La suprématie de la pensée: l’homme se trouve là où ses pensées se dirigent
Pourquoi nos Sages ont enseigné que les mauvaises pensées sont pires que la faute même ? Et comment remédier à une pensée interdite ?
Le sentiment commun est que la réparation d’une faute est plus difficile que celle d’une pensée. Néanmoins nos sages de mémoire bénie ont établie dans le traîté de Yoma (page29,2) « les pensées interdites sont plus pénible que la faute même ». Effectivement cela demande à être expliquer; comment se fait-il que des pensées interdites qui n’ont pas abouti à la faute sont plus graves que celui qui aurait failli par la faute même ?
Si nous sommes attentifs au langage de nos Sages ça n’est pas complexe. Ils n’ont pas dit « les pensées interdites sont pire que la faute » mais seulement « plus pénible que la faute ». Quelle est la différence entre un tronc solide et un trognon tendre ? Le dernier est simple à déraciner et à briser alors que le premier est plus ardu d’y parvenir. Nos Sages ne s’intéressent pas à la gravite et à la punition, seulement au résultat et au dommage.

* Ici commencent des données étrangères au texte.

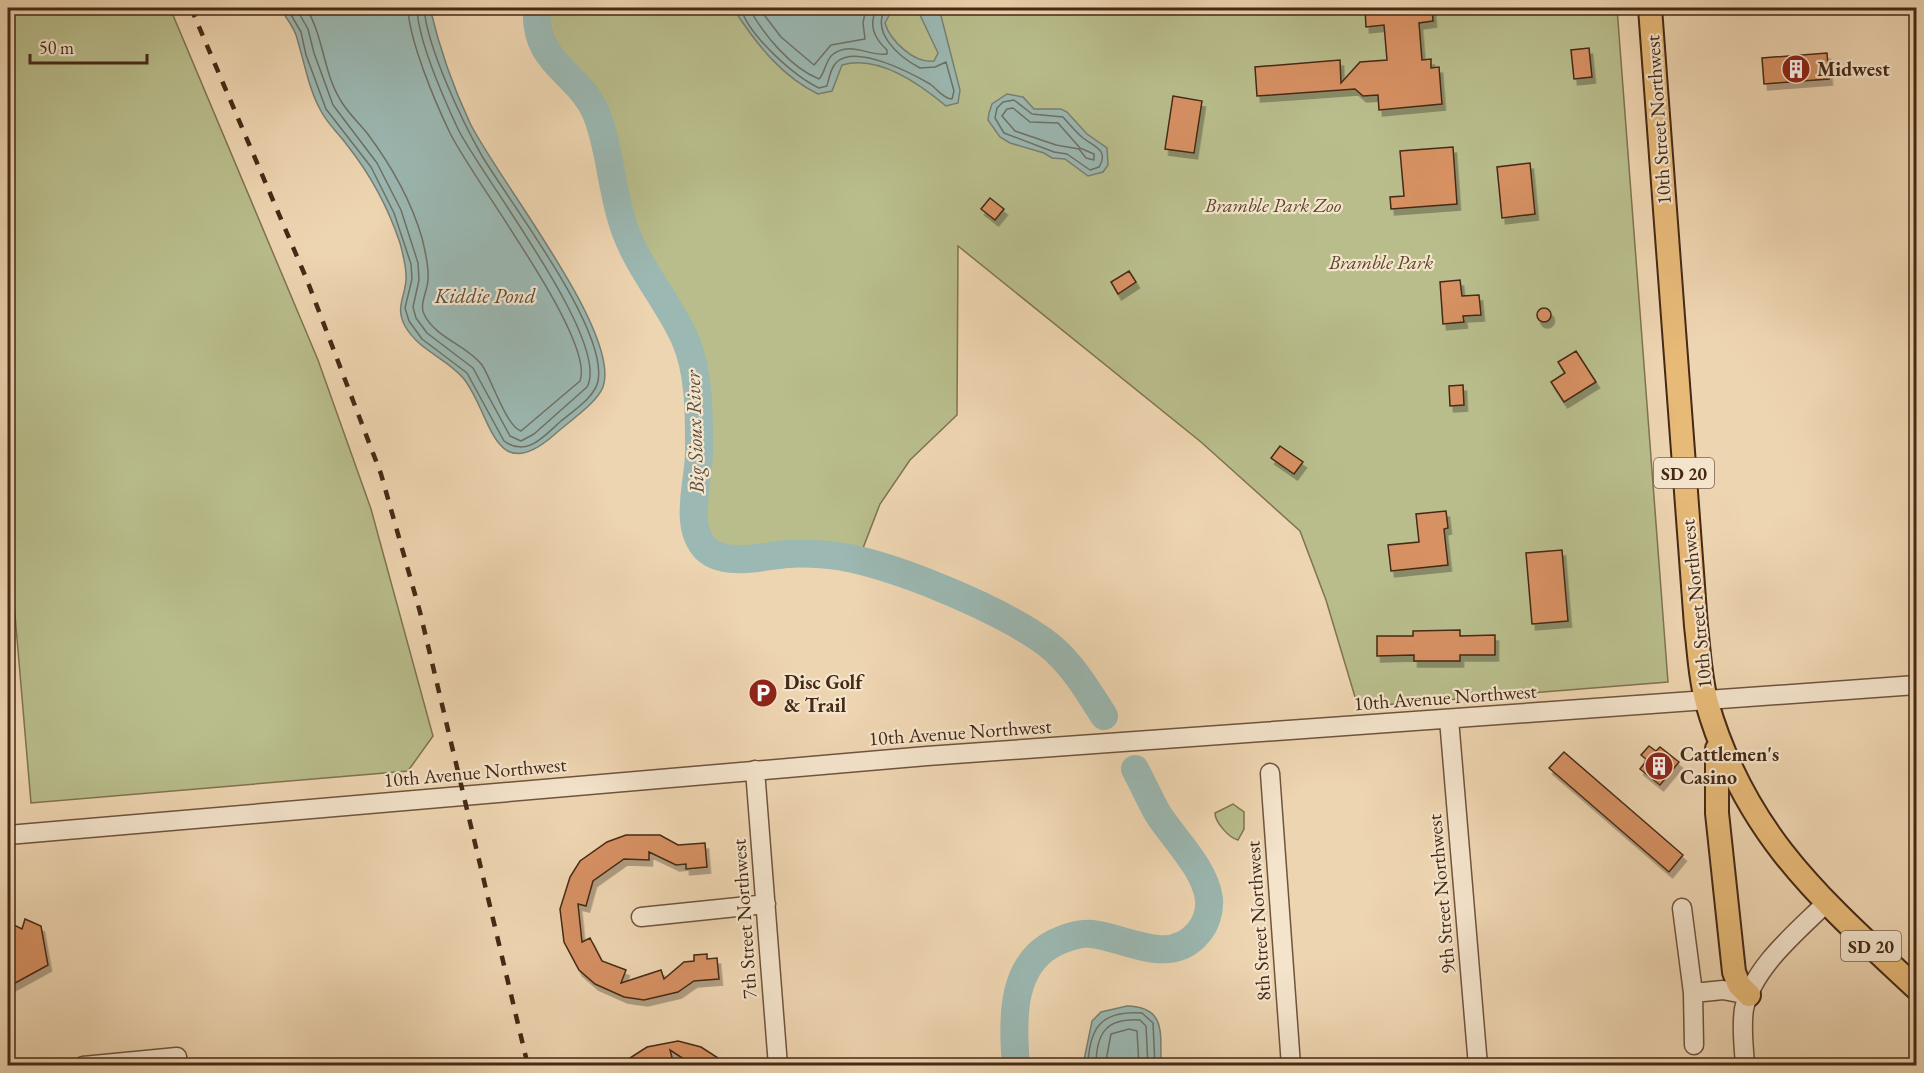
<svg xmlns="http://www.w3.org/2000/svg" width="1924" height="1073" viewBox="0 0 1924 1073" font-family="'EB Garamond',serif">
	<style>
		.green { fill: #b9bd8c; stroke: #7f7350; stroke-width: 1.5 }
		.water { fill: #9bb8b2; stroke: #797f73; stroke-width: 1.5 }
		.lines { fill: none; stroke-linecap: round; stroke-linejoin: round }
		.shore { stroke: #707064; stroke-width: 1.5 }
		.river { stroke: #9bb8b2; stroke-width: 28 }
		.building { fill: #d79164; stroke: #452915; stroke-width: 1.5; filter: url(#shadow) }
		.minor-casing { stroke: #6f543c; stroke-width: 21 }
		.major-casing { stroke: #452915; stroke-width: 26 }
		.minor { stroke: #f4e4cc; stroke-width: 18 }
		.major { stroke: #e7ba78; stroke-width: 22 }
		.rail { stroke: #452915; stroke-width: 4.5; stroke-dasharray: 10 10; stroke-linecap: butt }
		.labels { text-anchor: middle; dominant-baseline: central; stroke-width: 4.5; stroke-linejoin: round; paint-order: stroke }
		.shield { fill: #f4e4cc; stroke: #7a614c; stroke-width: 1.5 }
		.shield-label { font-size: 18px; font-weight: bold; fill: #452915 }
		.poi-label { font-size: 20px; font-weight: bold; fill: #452915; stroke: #f4e4cc; text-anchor: start }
		.street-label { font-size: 20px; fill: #452915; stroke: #f4e4cc }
		.park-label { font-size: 20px; font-style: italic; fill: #5c472d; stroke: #f4e4cc }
		.water-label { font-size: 21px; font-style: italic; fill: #5a4d3c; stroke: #f4e4cc }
	</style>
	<defs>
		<filter id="shadow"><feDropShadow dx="3.5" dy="6" stdDeviation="0" flood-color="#0004"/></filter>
	</defs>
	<rect width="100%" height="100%" fill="#eed5b1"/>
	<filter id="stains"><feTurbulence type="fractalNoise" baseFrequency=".00333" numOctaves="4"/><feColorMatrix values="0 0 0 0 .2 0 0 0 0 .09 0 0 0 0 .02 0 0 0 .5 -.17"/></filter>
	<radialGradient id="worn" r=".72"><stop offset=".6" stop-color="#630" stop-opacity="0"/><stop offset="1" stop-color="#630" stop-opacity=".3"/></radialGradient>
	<path class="green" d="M 8,8 L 170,8 L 318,360 L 371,509 L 433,736 L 408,771 L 31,803 L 8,533 Z
		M 537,8 L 1617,8 L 1668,682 L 1358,707 L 1326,600 L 1300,531 L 1201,442 L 958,246 L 957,415 L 910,460 L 880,504 L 858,561 C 836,556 814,554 791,554 C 766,554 727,568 706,550 C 682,528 699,481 699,453 C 699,416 700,375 685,341 C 677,321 664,305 652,287 C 641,268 632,249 625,229 C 611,193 612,144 595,111 C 574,71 533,61 537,8 Z
		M 1233,804 L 1244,812 L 1244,829 L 1238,840 C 1229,838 1215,822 1215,813 Z"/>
	<path class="water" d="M 280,8 L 430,8 C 439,46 453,87 470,123 C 496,177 622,333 603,387 C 597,403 567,423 554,435 C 493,488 492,415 464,379 C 447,358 419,351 405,326 C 395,308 405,297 406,280 C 407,268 403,255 400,243 C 388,207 370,174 347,145 C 339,134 327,123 321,111 C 308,88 304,60 296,35 C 293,26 285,16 280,8 Z
		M 735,8 L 893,8 L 885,23 C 890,41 915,64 934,61 L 938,53 L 919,13 L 912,8 L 939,8 L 960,90 L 958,103 L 946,106 C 920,84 878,54 842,65 L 832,91 L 818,94 C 783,77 758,46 737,14 Z
		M 1007,94 L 1023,97 L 1034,109 L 1061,109 L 1067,112 L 1087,134 L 1107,148 L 1108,165 L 1103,172 L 1088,176 L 1065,159 L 1052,158 L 1044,153 L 1010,143 L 1000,137 L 988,120 L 989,113 L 992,104 Z
		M 1127,1006 C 1167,1007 1160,1034 1161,1065 L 1083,1065 L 1092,1021 L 1101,1012 Z"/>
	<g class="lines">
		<path class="shore" d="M 287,8 L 301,32 L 306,55 L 326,109 L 371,167 L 394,213 L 411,264 L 412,279 L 405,308 L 409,321 L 422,339 L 467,373 L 504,441 C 527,458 544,436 561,421 C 573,411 595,397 598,381 C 608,329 510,203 482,156 C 462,121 427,47 424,8
			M 296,8 L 308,29 L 314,53 L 333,105 L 377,163 L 401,210 L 418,263 L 419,280 L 413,307 L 416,318 L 427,333 L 473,368 L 510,436 L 521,441 L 534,434 L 587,387 C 612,342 481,176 458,129 C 444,99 418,40 417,8
			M 306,8 C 324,36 323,73 341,101 C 348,113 359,123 367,133 C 391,165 411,200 422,238 C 425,251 429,265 428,279 C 428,290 419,304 424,314 C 435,338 467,345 482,365 C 492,380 506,426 521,431 L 580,381 C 596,339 472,179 450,133 C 435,102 409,40 408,8
			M 741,8 C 748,35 794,76 819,88 L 827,86 C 829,78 831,66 838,61 C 858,45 911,73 930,84 C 937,89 944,99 952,99 L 954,91 L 946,62 L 935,67 L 920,68 C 899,57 870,32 886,8
			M 749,8 C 763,34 791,68 819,79 C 825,73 825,62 832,55 C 850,40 870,57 887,54 L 887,50 C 874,38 868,25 877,8
			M 759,8 L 781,37 L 814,65 L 831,45 L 865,39 L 863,23 L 866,8
			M 1014,100 L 1032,114 L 1063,117 C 1069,124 1076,132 1083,138 C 1095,147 1109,150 1099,167 L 1090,170 L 1067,154 L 1054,152 L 1004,133 L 995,118 L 997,108 L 1003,102 Z
			M 1013,108 L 1030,122 L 1058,123 L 1080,148 L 1094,154 L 1094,160 L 1086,158 L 1079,149 L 1056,145 L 1015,131 L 1002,116 L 1007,109 Z
			M 1088,1066 C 1089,1027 1102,1010 1142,1013 L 1153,1023 L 1155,1066
			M 1096,1066 C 1096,1033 1106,1018 1140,1020 L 1146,1026 L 1148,1066
			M 1105,1066 L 1111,1034 L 1129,1029 L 1137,1031 L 1139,1066"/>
		<path class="river" d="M 537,8 C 533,64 578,71 596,113 C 611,150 611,192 625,230 C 640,271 668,301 685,339 C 700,374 699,416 699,453 C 699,481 683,526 706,549 C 725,567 764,556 787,554 C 801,553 816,554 829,555 C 885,560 1006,611 1050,646 C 1073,665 1088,691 1104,716
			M 1016,1066 C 1012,1019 1010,960 1061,940 C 1071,936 1082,933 1092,934 C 1127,938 1170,967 1198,933 C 1206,924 1210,911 1209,899 C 1205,868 1174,839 1158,814 C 1150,800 1143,784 1135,769"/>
	</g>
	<path class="building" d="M 1375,8 L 1432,8 L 1433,21 L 1419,23 L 1422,60 L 1431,59 L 1431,68 L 1439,67 L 1442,104 L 1379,110 L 1378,95 L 1363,96 L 1355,89 L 1257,96 L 1255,67 L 1340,60 L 1341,83 L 1360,62 L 1387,60 L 1384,25 L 1366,27 L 1365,9 Z
		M 1589,48 L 1592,77 L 1574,79 L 1571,50 Z
		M 1827,53 L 1829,79 L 1764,84 L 1762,58 Z
		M 1173,96 L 1202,101 L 1194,153 L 1165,149 Z
		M 1453,147 L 1457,204 L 1391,209 L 1390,197 L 1404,196 L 1400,151 Z
		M 1530,163 L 1535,214 L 1502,218 L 1497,167 Z
		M 990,198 L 1004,209 L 995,220 L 981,209 Z
		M 1129,271 L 1136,282 L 1118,294 L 1111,282 Z
		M 1460,280 L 1462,296 L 1479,295 L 1481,315 L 1463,316 L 1464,322 L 1443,324 L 1440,282 Z
		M1537 315a7 7 0 1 1 14 0a7 7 0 1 1-14 0Z
		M 1576,351 L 1596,382 L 1564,402 L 1551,382 L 1565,373 L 1558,362 Z
		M 1463,385 L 1464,405 L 1450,406 L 1449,386 Z
		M 1280,446 L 1303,462 L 1294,474 L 1271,458 Z
		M 1446,511 L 1448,528 L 1444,529 L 1448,565 L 1391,571 L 1388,545 L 1419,542 L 1416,514 Z
		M 1562,550 L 1568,621 L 1532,624 L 1526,553 Z
		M 1460,630 L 1460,636 L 1495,635 L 1495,655 L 1460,655 L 1460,661 L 1414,661 L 1414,655 L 1377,656 L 1377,636 L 1413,636 L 1413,631 Z
		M 1649,746 L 1656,751 L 1660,747 L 1679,762 L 1660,785 L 1640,769 L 1647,760 L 1641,755 Z
		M 1564,752 L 1683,855 L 1669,872 L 1549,768 Z
		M 626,835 L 660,835 L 678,845 L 705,843 L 707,867 L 686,869 L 686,864 L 676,865 L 649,852 L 649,860 L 624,859 L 593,881 L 586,906 L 578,904 L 582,942 L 590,938 L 602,961 L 626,970 L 621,983 L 661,970 L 664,979 L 684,962 L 694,961 L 694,955 L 707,954 L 707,959 L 717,958 L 719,979 L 694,981 L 678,992 L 644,1000 L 624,997 L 595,984 L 579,970 L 564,942 L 560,909 L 570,877 L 580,861 L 607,842 Z
		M 25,919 L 41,926 L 48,965 L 8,987 L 8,922 L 22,929 Z
		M 678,1041 L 701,1047 L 729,1065 L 693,1065 L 670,1050 L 674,1065 L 619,1065 L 647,1047 Z"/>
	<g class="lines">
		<g class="minor-casing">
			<path id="minor" d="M 1449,719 L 1478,1066
				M 755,770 L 778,1066
				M 1270,773 L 1291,1066
				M 8,835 L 927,756 L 1916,685
				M 1682,908 L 1693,993 L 1694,1045
				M 641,917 L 766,904
				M 1693,993 L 1723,990 L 1749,995
				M 83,1066 L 177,1057 L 178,1066
				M 1745,1066 C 1744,1047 1741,1028 1744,1009 C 1753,967 1797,932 1826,903"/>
		</g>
		<g class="major-casing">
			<path id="major" d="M 1650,8 L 1696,626 C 1699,651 1700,679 1707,703 C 1745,835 1821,899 1916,988
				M 1717,749 L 1717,813 L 1734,972 L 1739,985 L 1749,995"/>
		</g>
		<use href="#minor" class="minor"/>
		<use href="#major" class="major"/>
		<path class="rail" d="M 191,8 L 307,280 L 381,474 L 420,612 L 528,1066"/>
	</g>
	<defs>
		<g id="building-disc" transform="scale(1.5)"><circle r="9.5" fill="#8f2418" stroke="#f4e4cc"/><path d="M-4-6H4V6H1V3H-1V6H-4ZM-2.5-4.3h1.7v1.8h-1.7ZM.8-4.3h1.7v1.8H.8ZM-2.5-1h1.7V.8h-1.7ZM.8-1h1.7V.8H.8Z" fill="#fff"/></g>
		<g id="parking-disc" transform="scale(1.5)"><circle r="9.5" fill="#8f2418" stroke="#f4e4cc"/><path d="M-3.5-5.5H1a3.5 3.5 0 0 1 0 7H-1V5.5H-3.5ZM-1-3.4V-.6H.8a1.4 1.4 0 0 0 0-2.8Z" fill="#fff"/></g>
	</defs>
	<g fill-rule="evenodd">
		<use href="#building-disc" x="1796" y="69"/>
		<use href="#parking-disc" x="763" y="693"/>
		<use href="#building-disc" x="1659" y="766"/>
	</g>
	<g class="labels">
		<g class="shield">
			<rect x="1654" y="458" width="60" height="30" rx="4.5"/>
			<rect x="1841" y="931" width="60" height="30" rx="4.5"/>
		</g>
		<g class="shield-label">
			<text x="1684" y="473">SD 20</text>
			<text x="1871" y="946">SD 20</text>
		</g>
		<g class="poi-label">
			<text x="1817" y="69">Midwest</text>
			<text x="784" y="682">Disc Golf<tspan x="784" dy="23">&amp; Trail</tspan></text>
			<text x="1680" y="754">Cattlemen's<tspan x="1680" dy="23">Casino</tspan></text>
		</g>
		<g class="street-label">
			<text transform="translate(1658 120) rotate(-94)">10th Street Northwest</text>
			<text transform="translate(1696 604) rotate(-96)">10th Street Northwest</text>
			<text transform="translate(1445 697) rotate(-4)">10th Avenue Northwest</text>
			<text transform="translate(960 732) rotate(-4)">10th Avenue Northwest</text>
			<text transform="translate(475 772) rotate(-5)">10th Avenue Northwest</text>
			<text transform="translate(1441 894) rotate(-95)">9th Street Northwest</text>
			<text transform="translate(744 919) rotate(-94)">7th Street Northwest</text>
			<text transform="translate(1258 921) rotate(-94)">8th Street Northwest</text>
		</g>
		<g class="park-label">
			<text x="1273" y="205">Bramble Park Zoo</text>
			<text x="1381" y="262">Bramble Park</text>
		</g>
		<g class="water-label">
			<text x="485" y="295">Kiddie Pond</text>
			<text transform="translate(694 432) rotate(-92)">Big Sioux River</text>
		</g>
	</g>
	<rect width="1924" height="1073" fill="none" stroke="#eed5b1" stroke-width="30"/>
	<rect x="9" y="9" width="1906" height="1055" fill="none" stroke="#452915" stroke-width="3"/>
	<rect x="15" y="15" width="1894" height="1043" fill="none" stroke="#452915" stroke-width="1.5"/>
	<path d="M30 54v9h117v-9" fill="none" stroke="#452915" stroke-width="3"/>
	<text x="39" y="54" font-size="18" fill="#452915" stroke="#f4e4cc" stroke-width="4.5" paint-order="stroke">50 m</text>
	<rect width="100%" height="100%" filter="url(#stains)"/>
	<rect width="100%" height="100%" fill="url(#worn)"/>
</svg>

Bien entendu que l’acte est plus grave que la pensée en revanche les dégâts, les épreuves, ainsi que la détresse causés par la pensée à l’homme est bien plus pénible. Une faute effectuée physiquement est limitée avec un début et une fin, tandis que les pensées interditess’attachent à l’homme sans fin. C’est tellement pénible de les faire disparaître, qu’elles entraînent l’homme dans un univers, qu’il n’a aucune chance d’y accéder un jour et auquel il tient non plus à connaitre. En outre même s’il y parvient, il découvrirait le fossé qu’il y a entre le plaisir lié à la faute et son fantasme. [Et on peut renchérir que la Guemara a été pointilleuse lorsqu’elle a déclaré « les pensées interdites », au pluriel, ce qui veut dire des pensées redondantes sont « plus pénibles qu’une faute » unique. Lorsqu’un homme est pris dans les pensées interdites sa lutte est plus pénible que pour un homme qui a transgressé une seule faute, mais il n’est pas question d’une unique pensée qu’il a immédiatement annulée.
Il est transmis au nom du Baal Chem Tov, que l’homme se trouve là ou vont ses pensées. Le Rav zamir Cohen illustre ainsi : imaginons un rescapé de la Shoa qui est parvenu à monter en Israël et son petit-fils se marie cette nuit à Jérusalem. La foule est en liesse seulement lui est assis à la table d’honneur plongé dans son chagrin. Il se remémore son passédans les camps de la mort. Les souvenirs resurgissent et il tremble de tout son corps. Où cet homme se trouve il véritablement ? A un heureux mariage à Jérusalem ou à Auschwitz ? A Auschwitz. Certes son corps est bien là mais lui-même ne l’est pas. En revanche quelqu’un qui croupirait derrière les barreaux mais se projetterait sur le bord de mer en train de se prélasser, il est vrai que son corps est prisé, cependant lui se trouve autre part là où sont ses pensées.
La pensée produit la réalité
L’aspiration ainsi que la pensée de faire du bien et de pratiquer de la générosité façonne le caractère de l’homme à être profondément bon et généreux. En conséquence on remarquera qu’une personne ne respectant pas ses parents ou ne préservant pas son regard s’améliore lorsqu’elle apprend les lois du respect des parents ou celles concernant la vue. Et cela hormis la lumière se trouvant dans la Torah qui éclaire son âme et la corrige.
A l’inverse celui qui pense à la faute y est empêtré et le désir s’installe en lui jusqu’à faire partie intégrante de sa personnalité, malgré qu’il se retienne de fauter concrètement.
C’est effectivement complique voire impossible de lutter contre ses pensées. La solution quasi unique est d’immédiatement détourner son esprit vers d’autres horizons, l’idéal serait des sujets de Torah. La raison est simple : c’est impossible de penser à deux choses en même temps, ainsi lorsqu’il se concentre sur du positif il ne lui reste plus d’espace pour des pensées interdites. Ce conseil est tellement efficace que le Rambam l’a même codifié dans son œuvre de halakha Michne Torah (chapitre 21 Hilkhot Issourei Bia halakha 19).
Néanmoins cette façon de procéder diffère de celle de s’écarter d’autres fautes. Si concernant les autres fautes la manière de se corriger consiste à se remémorer leurs nocivités. Là concernant les pensées, il faut au contraire s’en éloigner au maximum.